◆ Data to examine
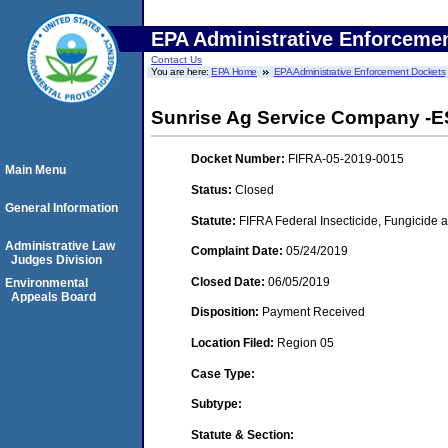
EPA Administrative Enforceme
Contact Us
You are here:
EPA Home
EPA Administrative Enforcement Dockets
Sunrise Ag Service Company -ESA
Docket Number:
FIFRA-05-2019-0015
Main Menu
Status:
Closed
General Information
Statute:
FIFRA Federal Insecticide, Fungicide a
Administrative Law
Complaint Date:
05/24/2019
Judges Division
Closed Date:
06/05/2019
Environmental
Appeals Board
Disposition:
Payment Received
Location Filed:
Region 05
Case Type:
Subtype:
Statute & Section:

* * *

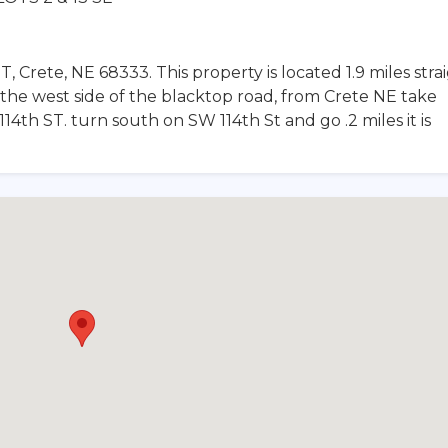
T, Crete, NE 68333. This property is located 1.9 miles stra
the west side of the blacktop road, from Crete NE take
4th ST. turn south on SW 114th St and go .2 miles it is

◆ What the task requires
How many lines of the material above contain the string "Administrative" with the same capitalization? Reply with the number alone.

◆ Result
3